Machrihanish Golf Club has become well known in the last few years, mainly because of its exceptional first hole, which requires the round's opening shot to carry the Atlantic. At 436 yards, it is a tough start, particularly into a breeze.
The par-70 course is set in dunes in the small village of Machrihanish, which is situated on the western side of the remote Kintyre Peninsula. There are also views across to the islands of Jura and Islay.
Machrihanish Golf Club, which stretches out to 6,462 yards from the blue tees, was ranked the No. 39 course outside of the United States by Golf Digest in 2005, and the first hole is often rated as one of the best opening holes in the world. The classic links holes, after No. 1, are the fifth, which is another par 4 with its fairway like an elephant's graveyard, the 10th, a clever dogleg par 5, and the par-3 15th, a one-shotter with real difficulty if the elusive green is missed from the tee.

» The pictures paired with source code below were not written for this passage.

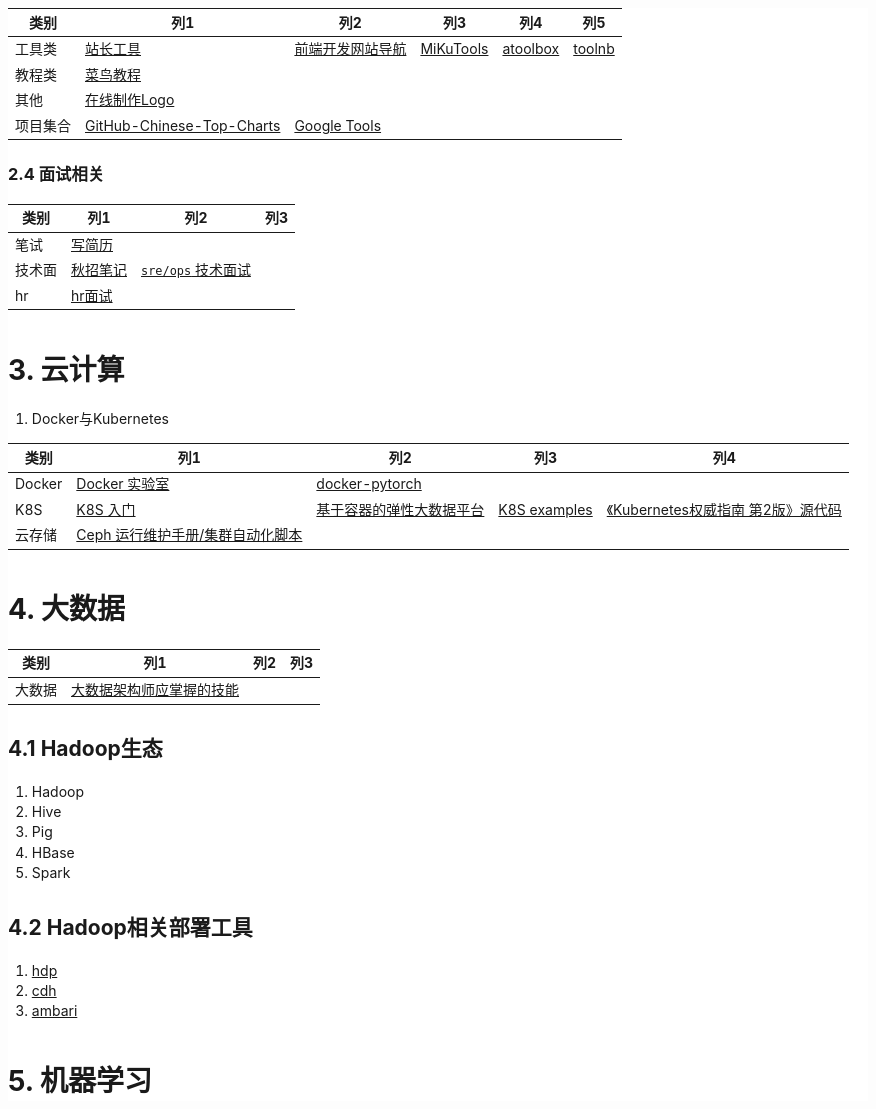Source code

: 类别 | 列1 | 列2 | 列3 | 列4 | 列5
 --- | --- | --- | ---| ---| ---
工具类 | [站长工具](https://tool.lu/) | [前端开发网站导航](https://nav.web-hub.cn/) | [MiKuTools](https://tool.imiku.me/) | [atoolbox](http://www.atoolbox.net/) | [toolnb](https://www.toolnb.com/)
教程类 | [菜鸟教程](https://www.runoob.com/)
其他 | [在线制作Logo](https://logoly.pro)
项目集合 | [GitHub-Chinese-Top-Charts](https://github.com/RunAtWorld/GitHub-Chinese-Top-Charts) | [Google Tools](https://github.com/RunAtWorld/xg2xg)

### 2.4 面试相关

类别 | 列1 | 列2 | 列3
--- | --- | --- | ---
笔试 | [写简历](https://github.com/RunAtWorld/resume-1)
技术面 | [秋招笔记](https://github.com/RunAtWorld/Interview-Notebook) | [`sre/ops` 技术面试](./面试/sre.md)
hr | [hr面试](./面试/hr.md) 

# 3. 云计算
1. Docker与Kubernetes

类别 | 列1 | 列2 | 列3 | 列4 
---  | --- | --- | --- | ---
Docker | [Docker 实验室](https://github.com/RunAtWorld/dockerlab) | [docker-pytorch](https://github.com/RunAtWorld/docker-pytorch)
K8S | [K8S 入门](https://github.com/RunAtWorld/k8spath) | [基于容器的弹性大数据平台](https://github.com/hbulpf/HSDocker) | [K8S examples](https://github.com/RunAtWorld/examples) | [《Kubernetes权威指南 第2版》源代码](https://github.com/RunAtWorld/k8s_2th_guide_code)
云存储 | [Ceph 运行维护手册/集群自动化脚本](https://github.com/RunAtWorld/ceph_manual)

# 4. 大数据

类别 | 列1 | 列2 | 列3 
--- | --- | --- | ---
大数据 | [大数据架构师应掌握的技能](https://github.com/RunAtWorld/big_data_architect_skills) | 

## 4.1 Hadoop生态
1. Hadoop
1. Hive
1. Pig
1. HBase
1. Spark

## 4.2 Hadoop相关部署工具
1. [hdp](https://hortonworks.com/downloads/#data-platform)
1. [cdh](https://www.cloudera.com/products/open-source/apache-hadoop/key-cdh-components.html)
1. [ambari](https://ambari.apache.org/)

# 5. 机器学习
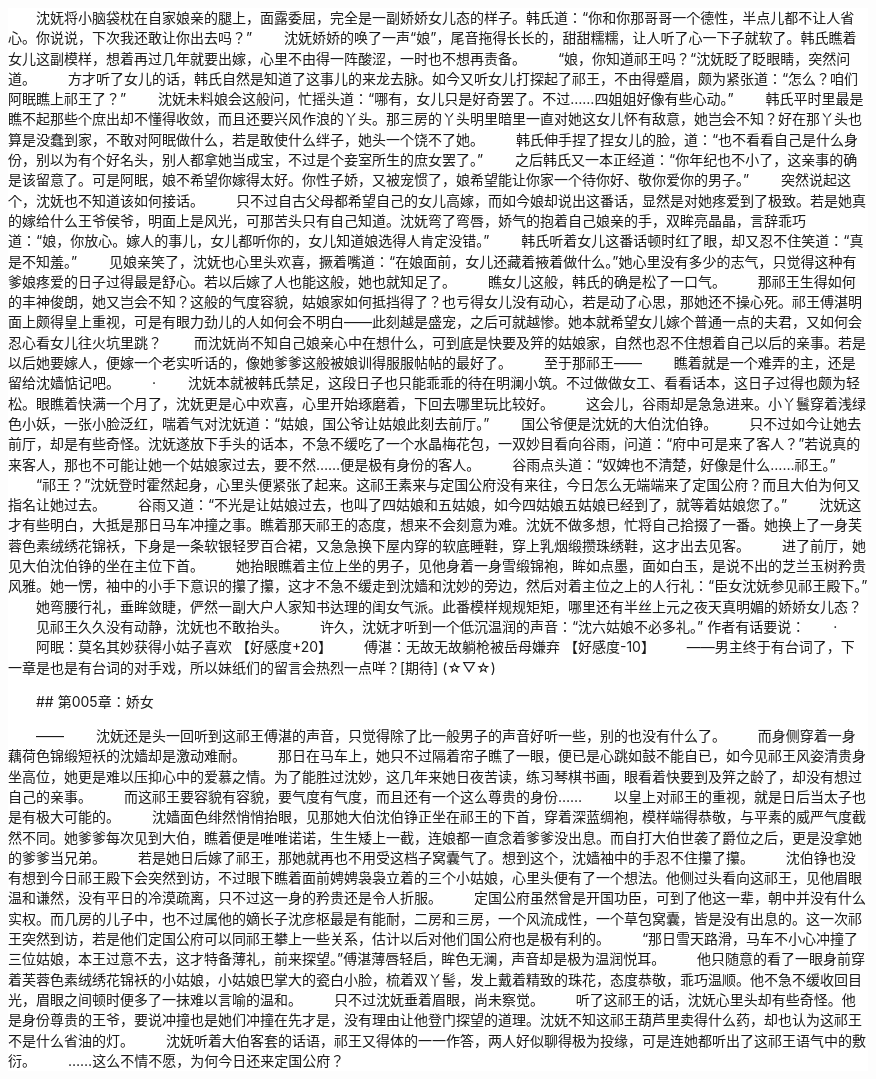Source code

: 　　沈妩将小脑袋枕在自家娘亲的腿上，面露委屈，完全是一副娇娇女儿态的样子。韩氏道：“你和你那哥哥一个德性，半点儿都不让人省心。你说说，下次我还敢让你出去吗？”
　　沈妩娇娇的唤了一声“娘”，尾音拖得长长的，甜甜糯糯，让人听了心一下子就软了。韩氏瞧着女儿这副模样，想着再过几年就要出嫁，心里不由得一阵酸涩，一时也不想再责备。
　　“娘，你知道祁王吗？“沈妩眨了眨眼睛，突然问道。
　　方才听了女儿的话，韩氏自然是知道了这事儿的来龙去脉。如今又听女儿打探起了祁王，不由得蹙眉，颇为紧张道：“怎么？咱们阿眠瞧上祁王了？”
　　沈妩未料娘会这般问，忙摇头道：“哪有，女儿只是好奇罢了。不过……四姐姐好像有些心动。”
　　韩氏平时里最是瞧不起那些个庶出却不懂得收敛，而且还要兴风作浪的丫头。那三房的丫头明里暗里一直对她这女儿怀有敌意，她岂会不知？好在那丫头也算是没蠢到家，不敢对阿眠做什么，若是敢使什么绊子，她头一个饶不了她。
　　韩氏伸手捏了捏女儿的脸，道：“也不看看自己是什么身份，别以为有个好名头，别人都拿她当成宝，不过是个妾室所生的庶女罢了。”
　　之后韩氏又一本正经道：“你年纪也不小了，这亲事的确是该留意了。可是阿眠，娘不希望你嫁得太好。你性子娇，又被宠惯了，娘希望能让你家一个待你好、敬你爱你的男子。”
　　突然说起这个，沈妩也不知道该如何接话。
　　只不过自古父母都希望自己的女儿高嫁，而如今娘却说出这番话，显然是对她疼爱到了极致。若是她真的嫁给什么王爷侯爷，明面上是风光，可那苦头只有自己知道。沈妩弯了弯唇，娇气的抱着自己娘亲的手，双眸亮晶晶，言辞乖巧道：“娘，你放心。嫁人的事儿，女儿都听你的，女儿知道娘选得人肯定没错。”
　　韩氏听着女儿这番话顿时红了眼，却又忍不住笑道：“真是不知羞。”
　　见娘亲笑了，沈妩也心里头欢喜，撅着嘴道：“在娘面前，女儿还藏着掖着做什么。”她心里没有多少的志气，只觉得这种有爹娘疼爱的日子过得最是舒心。若以后嫁了人也能这般，她也就知足了。
　　瞧女儿这般，韩氏的确是松了一口气。
　　那祁王生得如何的丰神俊朗，她又岂会不知？这般的气度容貌，姑娘家如何抵挡得了？也亏得女儿没有动心，若是动了心思，那她还不操心死。祁王傅湛明面上颇得皇上重视，可是有眼力劲儿的人如何会不明白——此刻越是盛宠，之后可就越惨。她本就希望女儿嫁个普通一点的夫君，又如何会忍心看女儿往火坑里跳？
　　而沈妩尚不知自己娘亲心中在想什么，可到底是快要及笄的姑娘家，自然也忍不住想着自己以后的亲事。若是以后她要嫁人，便嫁一个老实听话的，像她爹爹这般被娘训得服服帖帖的最好了。
　　至于那祁王——
　　瞧着就是一个难弄的主，还是留给沈嫱惦记吧。
　　·
　　沈妩本就被韩氏禁足，这段日子也只能乖乖的待在明澜小筑。不过做做女工、看看话本，这日子过得也颇为轻松。眼瞧着快满一个月了，沈妩更是心中欢喜，心里开始琢磨着，下回去哪里玩比较好。
　　这会儿，谷雨却是急急进来。小丫鬟穿着浅绿色小妖，一张小脸泛红，喘着气对沈妩道：“姑娘，国公爷让姑娘此刻去前厅。”
　　国公爷便是沈妩的大伯沈伯铮。
　　只不过如今让她去前厅，却是有些奇怪。沈妩遂放下手头的话本，不急不缓吃了一个水晶梅花包，一双妙目看向谷雨，问道：“府中可是来了客人？”若说真的来客人，那也不可能让她一个姑娘家过去，要不然……便是极有身份的客人。
　　谷雨点头道：“奴婢也不清楚，好像是什么……祁王。”
　　“祁王？”沈妩登时霍然起身，心里头便紧张了起来。这祁王素来与定国公府没有来往，今日怎么无端端来了定国公府？而且大伯为何又指名让她过去。
　　谷雨又道：“不光是让姑娘过去，也叫了四姑娘和五姑娘，如今四姑娘五姑娘已经到了，就等着姑娘您了。”
　　沈妩这才有些明白，大抵是那日马车冲撞之事。瞧着那天祁王的态度，想来不会刻意为难。沈妩不做多想，忙将自己拾掇了一番。她换上了一身芙蓉色素绒绣花锦袄，下身是一条软银轻罗百合裙，又急急换下屋内穿的软底睡鞋，穿上乳烟缎攒珠绣鞋，这才出去见客。
　　进了前厅，她见大伯沈伯铮的坐在主位下首。
　　她抬眼瞧着主位上坐的男子，见他身着一身雪缎锦袍，眸如点墨，面如白玉，是说不出的芝兰玉树矜贵风雅。她一愣，袖中的小手下意识的攥了攥，这才不急不缓走到沈嫱和沈妙的旁边，然后对着主位之上的人行礼：“臣女沈妩参见祁王殿下。”
　　她弯腰行礼，垂眸敛睫，俨然一副大户人家知书达理的闺女气派。此番模样规规矩矩，哪里还有半丝上元之夜天真明媚的娇娇女儿态？
　　见祁王久久没有动静，沈妩也不敢抬头。
　　许久，沈妩才听到一个低沉温润的声音：“沈六姑娘不必多礼。”
作者有话要说：　　·
　　阿眠：莫名其妙获得小姑子喜欢 【好感度+20】
　　傅湛：无故无故躺枪被岳母嫌弃 【好感度-10】
　　——男主终于有台词了，下一章是也是有台词的对手戏，所以妹纸们的留言会热烈一点咩？[期待] (☆▽☆)

　　## 第005章：娇女

　　——
　　沈妩还是头一回听到这祁王傅湛的声音，只觉得除了比一般男子的声音好听一些，别的也没有什么了。
　　而身侧穿着一身藕荷色锦缎短袄的沈嫱却是激动难耐。
　　那日在马车上，她只不过隔着帘子瞧了一眼，便已是心跳如鼓不能自已，如今见祁王风姿清贵身坐高位，她更是难以压抑心中的爱慕之情。为了能胜过沈妙，这几年来她日夜苦读，练习琴棋书画，眼看着快要到及笄之龄了，却没有想过自己的亲事。
　　而这祁王要容貌有容貌，要气度有气度，而且还有一个这么尊贵的身份……
　　以皇上对祁王的重视，就是日后当太子也是有极大可能的。
　　沈嫱面色绯然悄悄抬眼，见那她大伯沈伯铮正坐在祁王的下首，穿着深蓝绸袍，模样端得恭敬，与平素的威严气度截然不同。她爹爹每次见到大伯，瞧着便是唯唯诺诺，生生矮上一截，连娘都一直念着爹爹没出息。而自打大伯世袭了爵位之后，更是没拿她的爹爹当兄弟。
　　若是她日后嫁了祁王，那她就再也不用受这档子窝囊气了。想到这个，沈嫱袖中的手忍不住攥了攥。
　　沈伯铮也没有想到今日祁王殿下会突然到访，不过眼下瞧着面前娉娉袅袅立着的三个小姑娘，心里头便有了一个想法。他侧过头看向这祁王，见他眉眼温和谦然，没有平日的冷漠疏离，只不过这一身的矜贵还是令人折服。
　　定国公府虽然曾是开国功臣，可到了他这一辈，朝中并没有什么实权。而几房的儿子中，也不过属他的嫡长子沈彦枢最是有能耐，二房和三房，一个风流成性，一个草包窝囊，皆是没有出息的。这一次祁王突然到访，若是他们定国公府可以同祁王攀上一些关系，估计以后对他们国公府也是极有利的。
　　“那日雪天路滑，马车不小心冲撞了三位姑娘，本王过意不去，这才特备薄礼，前来探望。”傅湛薄唇轻启，眸色无澜，声音却是极为温润悦耳。
　　他只随意的看了一眼身前穿着芙蓉色素绒绣花锦袄的小姑娘，小姑娘巴掌大的瓷白小脸，梳着双丫髻，发上戴着精致的珠花，态度恭敬，乖巧温顺。他不急不缓收回目光，眉眼之间顿时便多了一抹难以言喻的温和。
　　只不过沈妩垂着眉眼，尚未察觉。
　　听了这祁王的话，沈妩心里头却有些奇怪。他是身份尊贵的王爷，要说冲撞也是她们冲撞在先才是，没有理由让他登门探望的道理。沈妩不知这祁王葫芦里卖得什么药，却也认为这祁王不是什么省油的灯。
　　沈妩听着大伯客套的话语，祁王又得体的一一作答，两人好似聊得极为投缘，可是连她都听出了这祁王语气中的敷衍。
　　……这么不情不愿，为何今日还来定国公府？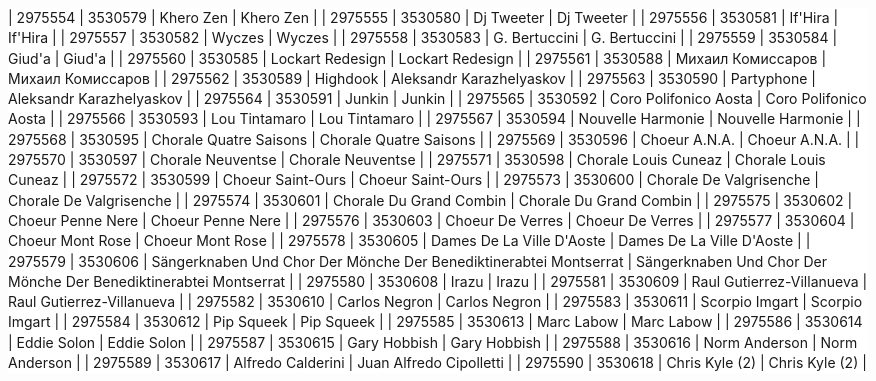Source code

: | 2975554 | 3530579 | Khero Zen | Khero Zen |
| 2975555 | 3530580 | Dj Tweeter | Dj Tweeter |
| 2975556 | 3530581 | If'Hira | If'Hira |
| 2975557 | 3530582 | Wyczes | Wyczes |
| 2975558 | 3530583 | G. Bertuccini | G. Bertuccini |
| 2975559 | 3530584 | Giud'a | Giud'a |
| 2975560 | 3530585 | Lockart Redesign | Lockart Redesign |
| 2975561 | 3530588 | Михаил Комиссаров | Михаил Комиссаров |
| 2975562 | 3530589 | Highdook | Aleksandr Karazhelyaskov |
| 2975563 | 3530590 | Partyphone | Aleksandr Karazhelyaskov |
| 2975564 | 3530591 | Junkin | Junkin |
| 2975565 | 3530592 | Coro Polifonico Aosta | Coro Polifonico Aosta |
| 2975566 | 3530593 | Lou Tintamaro | Lou Tintamaro |
| 2975567 | 3530594 | Nouvelle Harmonie | Nouvelle Harmonie |
| 2975568 | 3530595 | Chorale Quatre Saisons | Chorale Quatre Saisons |
| 2975569 | 3530596 | Choeur A.N.A. | Choeur A.N.A. |
| 2975570 | 3530597 | Chorale Neuventse | Chorale Neuventse |
| 2975571 | 3530598 | Chorale Louis Cuneaz | Chorale Louis Cuneaz |
| 2975572 | 3530599 | Choeur Saint-Ours | Choeur Saint-Ours |
| 2975573 | 3530600 | Chorale De Valgrisenche | Chorale De Valgrisenche |
| 2975574 | 3530601 | Chorale Du Grand Combin | Chorale Du Grand Combin |
| 2975575 | 3530602 | Choeur Penne Nere | Choeur Penne Nere |
| 2975576 | 3530603 | Choeur De Verres | Choeur De Verres |
| 2975577 | 3530604 | Choeur Mont Rose | Choeur Mont Rose |
| 2975578 | 3530605 | Dames De La Ville D'Aoste | Dames De La Ville D'Aoste |
| 2975579 | 3530606 | Sängerknaben Und Chor Der Mönche Der Benediktinerabtei Montserrat | Sängerknaben Und Chor Der Mönche Der Benediktinerabtei Montserrat |
| 2975580 | 3530608 | Irazu | Irazu |
| 2975581 | 3530609 | Raul Gutierrez-Villanueva | Raul Gutierrez-Villanueva |
| 2975582 | 3530610 | Carlos Negron | Carlos Negron |
| 2975583 | 3530611 | Scorpio Imgart | Scorpio Imgart |
| 2975584 | 3530612 | Pip Squeek | Pip Squeek |
| 2975585 | 3530613 | Marc Labow | Marc Labow |
| 2975586 | 3530614 | Eddie Solon | Eddie Solon |
| 2975587 | 3530615 | Gary Hobbish | Gary Hobbish |
| 2975588 | 3530616 | Norm Anderson | Norm Anderson |
| 2975589 | 3530617 | Alfredo Calderini | Juan Alfredo  Cipolletti |
| 2975590 | 3530618 | Chris Kyle (2) | Chris Kyle (2) |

The golf club was founded in 1876 as the Kintyre Golf Club. It had 10 holes before the club officially existed, and was quickly expanded to 12. In 1879, Tom Morris was brought in to redesign and expand the golf course to the full 18 holes, including today's first hole. J.H. Taylor made some modifications in 1914, and in the 1940s, Sir Guy Campbell brought the golf course to its current configuration.